*What to work on*: Can you rewrite the data below, replacing every "Assistenza clienti" with "Servizio clienti" and leaving everything else as it is?

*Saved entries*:

┄┄┄┄┄┄┄┄┄┄┄┄┄┄┄┄┄┄┄┄

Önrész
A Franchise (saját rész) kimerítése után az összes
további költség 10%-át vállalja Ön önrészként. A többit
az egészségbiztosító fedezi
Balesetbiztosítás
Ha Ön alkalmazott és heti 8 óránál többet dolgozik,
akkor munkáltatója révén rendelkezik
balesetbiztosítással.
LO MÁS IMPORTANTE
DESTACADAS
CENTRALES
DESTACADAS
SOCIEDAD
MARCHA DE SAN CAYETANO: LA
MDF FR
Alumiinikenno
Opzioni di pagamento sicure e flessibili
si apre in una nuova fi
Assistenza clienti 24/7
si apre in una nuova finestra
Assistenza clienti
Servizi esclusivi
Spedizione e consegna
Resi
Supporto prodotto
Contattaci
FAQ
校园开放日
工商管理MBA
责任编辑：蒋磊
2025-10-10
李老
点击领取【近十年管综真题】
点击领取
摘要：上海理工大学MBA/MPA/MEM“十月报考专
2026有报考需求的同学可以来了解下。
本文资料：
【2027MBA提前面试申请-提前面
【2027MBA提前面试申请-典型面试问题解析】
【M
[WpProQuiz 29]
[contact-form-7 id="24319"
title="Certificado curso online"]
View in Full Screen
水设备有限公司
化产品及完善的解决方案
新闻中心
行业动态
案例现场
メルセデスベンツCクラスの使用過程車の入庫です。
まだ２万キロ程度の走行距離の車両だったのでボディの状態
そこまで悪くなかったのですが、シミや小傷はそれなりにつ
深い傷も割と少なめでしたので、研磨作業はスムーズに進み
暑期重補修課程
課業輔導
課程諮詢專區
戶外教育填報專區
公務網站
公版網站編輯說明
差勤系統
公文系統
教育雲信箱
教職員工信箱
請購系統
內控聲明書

┄┄┄┄┄┄┄┄┄┄┄┄┄┄┄┄┄┄┄┄

*Completed task*:
Önrész
A Franchise (saját rész) kimerítése után az összes
további költség 10%-át vállalja Ön önrészként. A többit
az egészségbiztosító fedezi
Balesetbiztosítás
Ha Ön alkalmazott és heti 8 óránál többet dolgozik,
akkor munkáltatója révén rendelkezik
balesetbiztosítással.
LO MÁS IMPORTANTE
DESTACADAS
CENTRALES
DESTACADAS
SOCIEDAD
MARCHA DE SAN CAYETANO: LA
MDF FR
Alumiinikenno
Opzioni di pagamento sicure e flessibili
si apre in una nuova fi
Servizio clienti 24/7
si apre in una nuova finestra
Servizio clienti
Servizi esclusivi
Spedizione e consegna
Resi
Supporto prodotto
Contattaci
FAQ
校园开放日
工商管理MBA
责任编辑：蒋磊
2025-10-10
李老
点击领取【近十年管综真题】
点击领取
摘要：上海理工大学MBA/MPA/MEM“十月报考专
2026有报考需求的同学可以来了解下。
本文资料：
【2027MBA提前面试申请-提前面
【2027MBA提前面试申请-典型面试问题解析】
【M
[WpProQuiz 29]
[contact-form-7 id="24319"
title="Certificado curso online"]
View in Full Screen
水设备有限公司
化产品及完善的解决方案
新闻中心
行业动态
案例现场
メルセデスベンツCクラスの使用過程車の入庫です。
まだ２万キロ程度の走行距離の車両だったのでボディの状態
そこまで悪くなかったのですが、シミや小傷はそれなりにつ
深い傷も割と少なめでしたので、研磨作業はスムーズに進み
暑期重補修課程
課業輔導
課程諮詢專區
戶外教育填報專區
公務網站
公版網站編輯說明
差勤系統
公文系統
教育雲信箱
教職員工信箱
請購系統
內控聲明書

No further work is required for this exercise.